**Passage shown**
= Beginning of Section =
Jacob Rees-Mogg: Veritas ex Intestinis

Dear Underlings,

It will not have escaped your attention that the Style Guide I introduced to the office has made it’s way into the national media. It is a statement of regrettable fact that I have received a great deal of mockery from so-called experts. Experts, soothsayers, astrologers are all in much the same category. Do you think that I consulted experts before moving my hedge fund to Dublin? Do you think that I consulted experts before ordering the renovations of my mother-in-law’s stately home? Of course not. As an Upper-class Englishman, I know that veritas ex intestinis. If you would believe the word of experts then you would believe that I have only the intelligence to achieve a second-class History degree, and that belief is simply intolerable. I shall expand gradus per gradus upon the reasons behind some of our new departmental rules.

‘Disappointment’ is banned because it is not our concern if an outcome causes unhappiness. If a benefit seeker is unhappy that they no longer have the finances to provide shelter and food, we must remind them of the wisdom of Doctor Pangloss, that we live in the best of all possible worlds. Reminding them of this will bring a deeper sense of happiness than mere money ever could. As an extremely rich man, I can attest to this truth.
= End of Section =
**Data to examine**
= Beginning of Section =
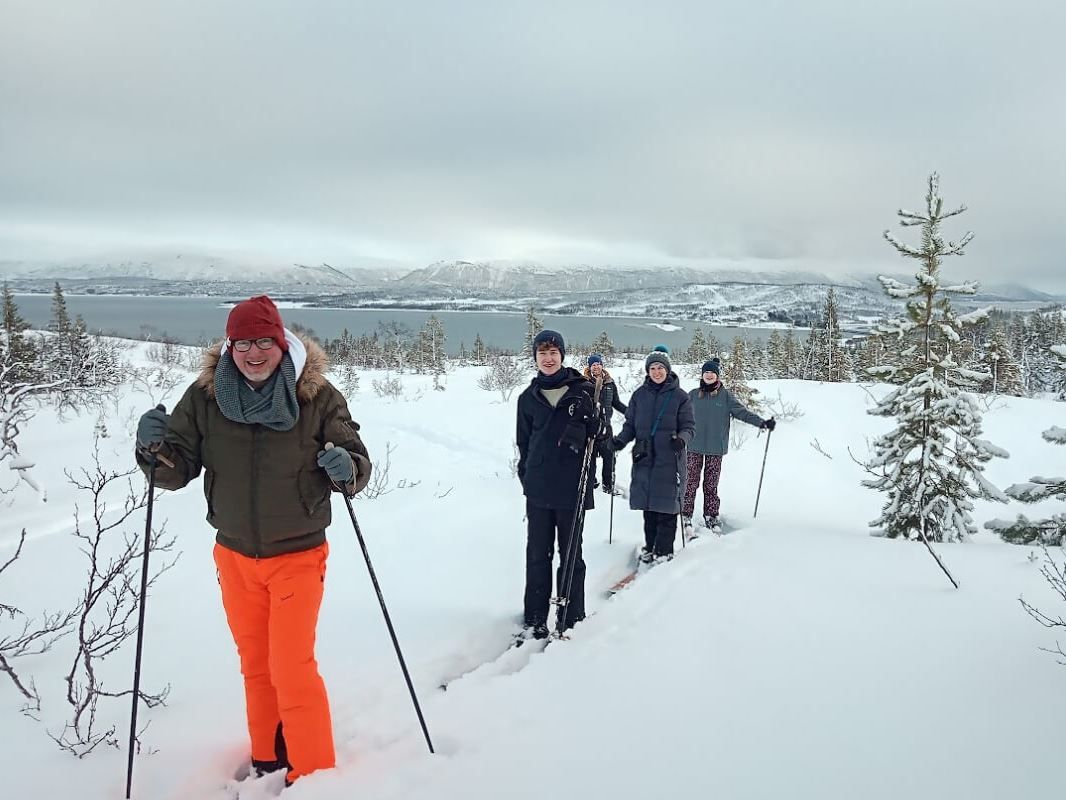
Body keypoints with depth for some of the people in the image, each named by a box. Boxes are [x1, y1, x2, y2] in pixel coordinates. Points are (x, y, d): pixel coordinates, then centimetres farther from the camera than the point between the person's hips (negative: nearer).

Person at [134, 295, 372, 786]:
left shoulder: (317, 395, -14)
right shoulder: (204, 395, -7)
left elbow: (359, 465, -10)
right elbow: (177, 470, -3)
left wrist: (346, 469, -32)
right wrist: (156, 448, -24)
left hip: (297, 554, -3)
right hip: (234, 554, 4)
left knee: (291, 668, -3)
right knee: (254, 664, 19)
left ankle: (314, 773, 17)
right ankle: (268, 760, 41)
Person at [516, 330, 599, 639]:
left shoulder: (582, 391, 1)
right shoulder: (529, 397, 8)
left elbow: (599, 434, 6)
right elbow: (524, 442, 13)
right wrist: (528, 477, 8)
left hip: (572, 488, -2)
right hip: (538, 490, 2)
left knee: (570, 554, 8)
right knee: (537, 554, 8)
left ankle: (571, 618, 18)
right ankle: (535, 619, 17)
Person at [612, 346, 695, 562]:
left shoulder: (679, 396, 0)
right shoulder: (639, 395, 8)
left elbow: (688, 426, 0)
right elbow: (630, 424, 13)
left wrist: (681, 439, -20)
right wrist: (621, 439, -5)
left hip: (669, 460, -3)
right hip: (644, 458, 3)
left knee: (666, 505, -2)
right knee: (648, 504, 8)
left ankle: (664, 550, 9)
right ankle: (650, 546, 21)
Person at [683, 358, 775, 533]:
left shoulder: (725, 395, 1)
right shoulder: (693, 395, 4)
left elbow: (742, 412, -2)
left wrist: (762, 422, -13)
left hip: (716, 447, 0)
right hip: (694, 446, 0)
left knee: (712, 483, 6)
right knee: (691, 482, -1)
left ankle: (711, 516, 19)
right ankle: (685, 516, 8)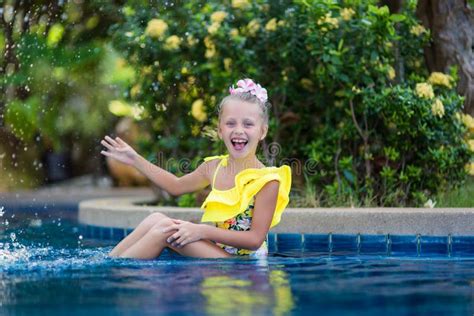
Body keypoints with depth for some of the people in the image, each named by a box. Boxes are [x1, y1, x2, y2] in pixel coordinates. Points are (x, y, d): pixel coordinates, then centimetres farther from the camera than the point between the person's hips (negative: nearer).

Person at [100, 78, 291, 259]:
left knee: (166, 228, -20)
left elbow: (255, 239, -16)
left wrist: (202, 231, -23)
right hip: (216, 252, 7)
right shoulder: (214, 167, 8)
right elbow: (176, 186, 27)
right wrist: (136, 160, 24)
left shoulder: (267, 180, -13)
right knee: (155, 219, -8)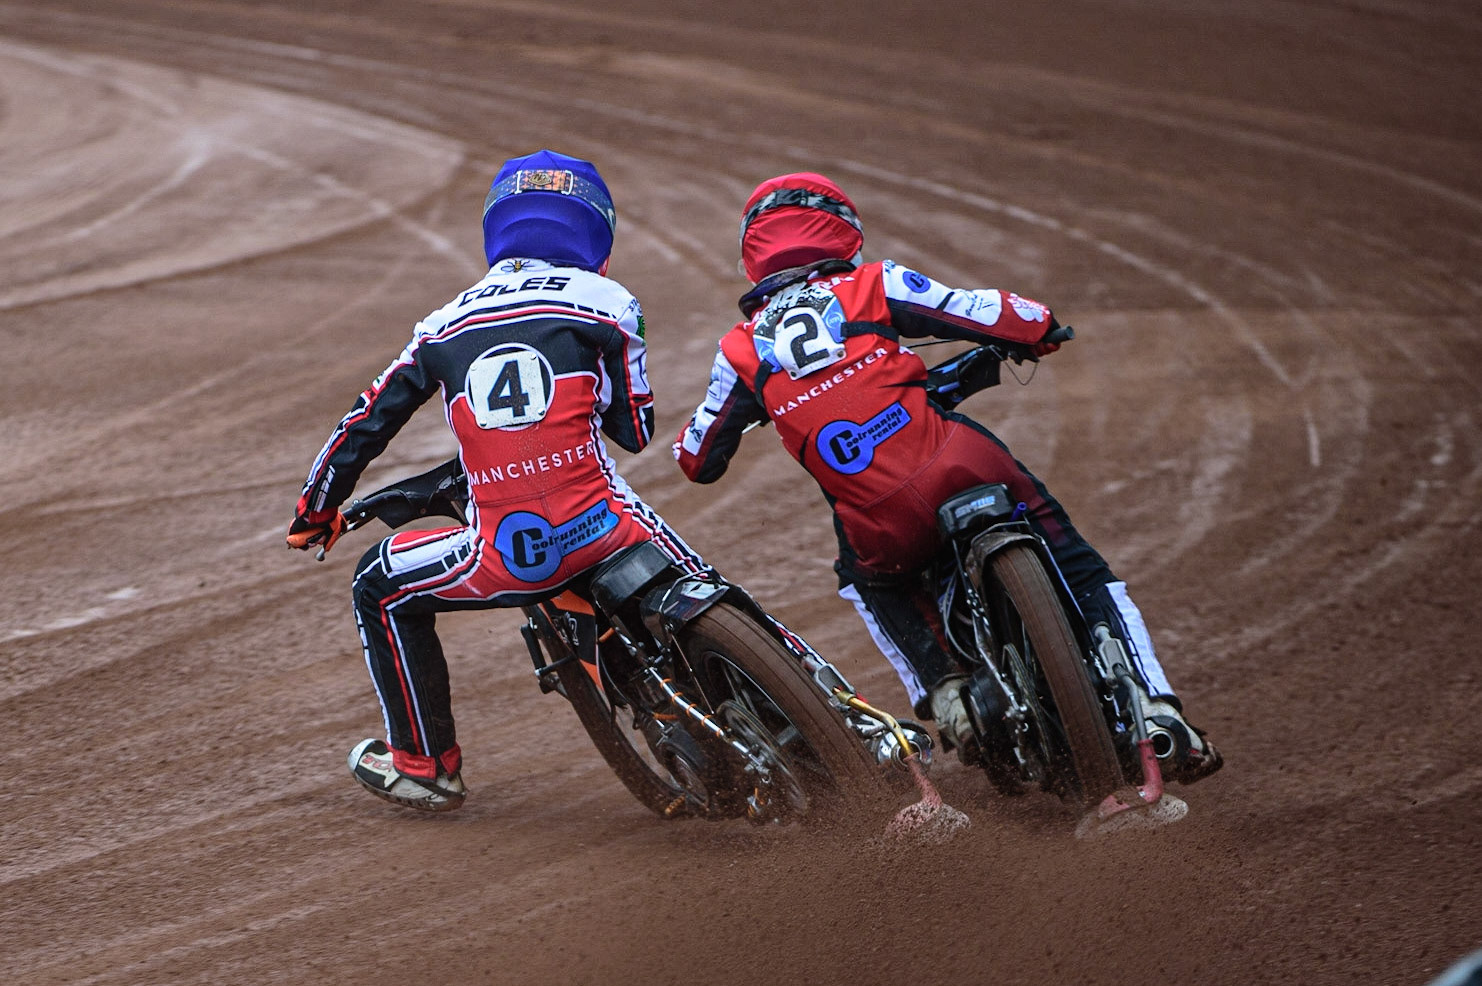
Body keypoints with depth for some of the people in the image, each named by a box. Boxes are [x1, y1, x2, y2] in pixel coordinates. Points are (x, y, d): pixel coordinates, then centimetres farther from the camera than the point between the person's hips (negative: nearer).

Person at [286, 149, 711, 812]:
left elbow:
= End of Section =
**Required work**
**1.** In the style guide letter, why is the word "Disappointment" banned? Answer in one to three sentences.
**2.** Carry on the style guide letter, starting after its final sentence.

**List of answers**
**1.** The word "Disappointment" is banned because, according to the letter, it is not the office's concern whether an outcome causes unhappiness.

**2.**
‘Invest’ is banned because, as Tories, we do not believe in the simplistic socialist mantra that giving schools more money will in some way improve them. Rather, we are wise enough to realise that taking money away from public services will make them more efficient.

As my office servants, you shall have the pleasure of seeing this face every day. / Official Portrait of Mr Jacob Rees-Mogg, 2017, by Chris McAndrew, via Wikimedia Commons

Arguments have been made that it is outdated, or somehow sexist, to use the title ‘esquire’ for male M.P.s but not female M.P.s. (Urgo Tobias Ellwood Esquire, Miss Jessica Phillips.) We should cling to the traditions of the past. It is my belief that the past was better than the future will be, and I intend to make sure that this comes to pass.

We shall use double spaces after the end of each sentence. This is the rule I was raised with when as a twelve-year-old I tappitied away at my father’s typewriter, sending correspondence to the BBC and demanding higher dividend rates from the companies in which I held shares. It is an honorable tradition which I will defend with my dying breath.

Some critics have argued that in the departmental Style Guide I was attempting to ban the Oxford comma but failed to define it correctly, thus making a hypocrite of myself in the quest for linguistic clarity. I was simply pointing out that there should never be a comma after the word ‘and’ – a statement that no-one can disagree with. While I do of course, detest this newfangled Oxford comma, the intent was to stamp down on mistakes which I have never seen but which fellows without the benefit of an Etonian education could theoretically make. It is also important that you never capitalise a conjunction, never put a fullstop in the middle of a word and never smile at a crocodile.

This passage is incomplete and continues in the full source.